Return the run of lines below that opens with the line containing "X58965000Y-53790000D03*" and closes with the line containing "X36155000Y-31070000D03*", keeping each one exact.

====================

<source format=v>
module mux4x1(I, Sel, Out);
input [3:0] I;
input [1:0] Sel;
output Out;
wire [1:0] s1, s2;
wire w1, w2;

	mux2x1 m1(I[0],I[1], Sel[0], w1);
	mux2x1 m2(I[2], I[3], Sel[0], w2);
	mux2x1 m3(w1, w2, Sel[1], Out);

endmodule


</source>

====================

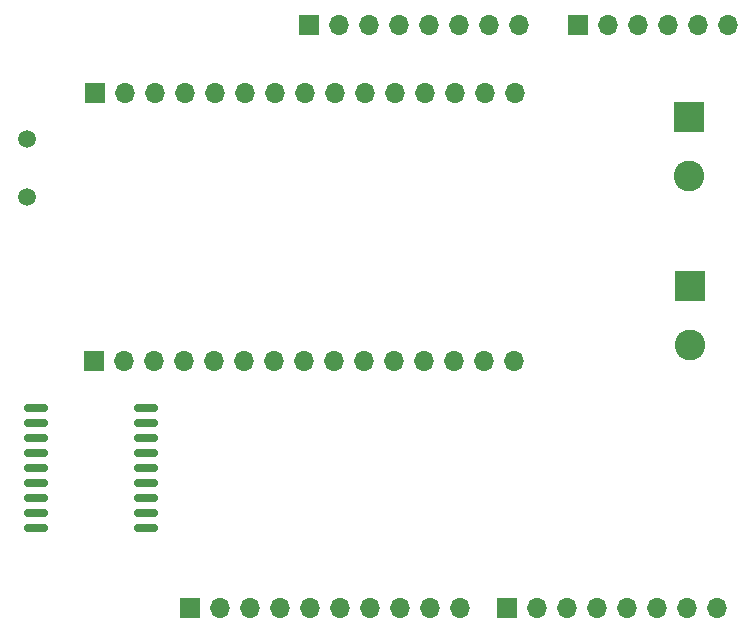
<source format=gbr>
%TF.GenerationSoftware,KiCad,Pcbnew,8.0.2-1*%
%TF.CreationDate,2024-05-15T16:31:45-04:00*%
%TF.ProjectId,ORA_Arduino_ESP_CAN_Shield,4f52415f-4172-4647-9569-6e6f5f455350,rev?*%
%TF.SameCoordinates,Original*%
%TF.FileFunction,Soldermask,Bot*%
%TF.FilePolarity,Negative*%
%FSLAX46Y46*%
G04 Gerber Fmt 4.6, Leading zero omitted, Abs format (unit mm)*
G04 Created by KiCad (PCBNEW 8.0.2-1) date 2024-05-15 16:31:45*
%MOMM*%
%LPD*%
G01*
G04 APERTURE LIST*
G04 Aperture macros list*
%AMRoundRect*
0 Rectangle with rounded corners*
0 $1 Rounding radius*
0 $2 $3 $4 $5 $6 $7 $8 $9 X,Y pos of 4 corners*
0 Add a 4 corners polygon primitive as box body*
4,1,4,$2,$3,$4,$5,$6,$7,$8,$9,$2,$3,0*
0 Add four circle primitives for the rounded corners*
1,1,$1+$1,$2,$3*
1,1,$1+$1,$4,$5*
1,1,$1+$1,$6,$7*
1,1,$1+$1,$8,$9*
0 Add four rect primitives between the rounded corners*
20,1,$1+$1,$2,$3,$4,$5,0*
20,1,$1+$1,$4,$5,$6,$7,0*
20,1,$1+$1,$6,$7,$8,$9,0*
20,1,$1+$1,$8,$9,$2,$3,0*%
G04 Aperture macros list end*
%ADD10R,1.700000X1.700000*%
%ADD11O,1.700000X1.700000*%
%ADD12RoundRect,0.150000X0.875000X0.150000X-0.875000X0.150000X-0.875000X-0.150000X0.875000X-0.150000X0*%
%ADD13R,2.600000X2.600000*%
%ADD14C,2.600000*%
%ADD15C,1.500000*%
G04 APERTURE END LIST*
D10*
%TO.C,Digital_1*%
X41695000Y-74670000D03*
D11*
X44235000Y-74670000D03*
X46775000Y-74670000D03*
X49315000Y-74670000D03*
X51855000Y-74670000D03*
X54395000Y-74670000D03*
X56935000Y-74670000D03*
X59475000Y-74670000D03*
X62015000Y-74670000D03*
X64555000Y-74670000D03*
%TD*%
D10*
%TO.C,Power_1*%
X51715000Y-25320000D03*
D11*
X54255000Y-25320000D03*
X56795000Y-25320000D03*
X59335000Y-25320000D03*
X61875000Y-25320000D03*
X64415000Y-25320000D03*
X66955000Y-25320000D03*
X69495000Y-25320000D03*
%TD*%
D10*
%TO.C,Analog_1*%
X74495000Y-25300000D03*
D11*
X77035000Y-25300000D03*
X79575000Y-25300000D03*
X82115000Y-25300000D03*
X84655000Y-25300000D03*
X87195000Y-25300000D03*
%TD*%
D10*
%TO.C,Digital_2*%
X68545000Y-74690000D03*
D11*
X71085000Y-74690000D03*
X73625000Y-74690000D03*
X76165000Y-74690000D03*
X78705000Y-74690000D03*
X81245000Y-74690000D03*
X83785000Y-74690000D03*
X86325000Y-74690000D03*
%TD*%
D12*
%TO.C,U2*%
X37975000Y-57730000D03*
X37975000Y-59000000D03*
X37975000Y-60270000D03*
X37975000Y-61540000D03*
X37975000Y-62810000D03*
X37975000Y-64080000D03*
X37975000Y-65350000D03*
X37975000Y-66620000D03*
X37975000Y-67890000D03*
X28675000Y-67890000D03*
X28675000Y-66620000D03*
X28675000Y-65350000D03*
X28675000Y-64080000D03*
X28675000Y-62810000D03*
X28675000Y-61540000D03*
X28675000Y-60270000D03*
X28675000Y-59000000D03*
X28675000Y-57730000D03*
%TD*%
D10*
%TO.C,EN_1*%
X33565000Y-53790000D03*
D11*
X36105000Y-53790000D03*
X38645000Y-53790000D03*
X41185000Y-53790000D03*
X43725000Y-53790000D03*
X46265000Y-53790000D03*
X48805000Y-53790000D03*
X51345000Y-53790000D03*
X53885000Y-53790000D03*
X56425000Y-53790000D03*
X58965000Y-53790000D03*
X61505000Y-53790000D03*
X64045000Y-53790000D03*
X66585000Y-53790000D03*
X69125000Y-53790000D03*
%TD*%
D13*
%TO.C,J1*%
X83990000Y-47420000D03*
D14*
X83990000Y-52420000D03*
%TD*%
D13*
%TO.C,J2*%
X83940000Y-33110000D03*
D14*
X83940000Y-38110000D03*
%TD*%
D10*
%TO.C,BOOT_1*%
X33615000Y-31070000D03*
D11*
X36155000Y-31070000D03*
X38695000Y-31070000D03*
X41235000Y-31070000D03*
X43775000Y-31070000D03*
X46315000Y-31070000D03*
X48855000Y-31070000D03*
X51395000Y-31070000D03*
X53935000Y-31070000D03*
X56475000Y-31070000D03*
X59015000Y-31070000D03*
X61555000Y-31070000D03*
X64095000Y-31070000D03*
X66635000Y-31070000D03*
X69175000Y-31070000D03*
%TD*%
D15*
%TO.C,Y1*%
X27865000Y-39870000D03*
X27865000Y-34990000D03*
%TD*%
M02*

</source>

====================

__Exercise output__
X58965000Y-53790000D03*
X61505000Y-53790000D03*
X64045000Y-53790000D03*
X66585000Y-53790000D03*
X69125000Y-53790000D03*
%TD*%
D13*
%TO.C,J1*%
X83990000Y-47420000D03*
D14*
X83990000Y-52420000D03*
%TD*%
D13*
%TO.C,J2*%
X83940000Y-33110000D03*
D14*
X83940000Y-38110000D03*
%TD*%
D10*
%TO.C,BOOT_1*%
X33615000Y-31070000D03*
D11*
X36155000Y-31070000D03*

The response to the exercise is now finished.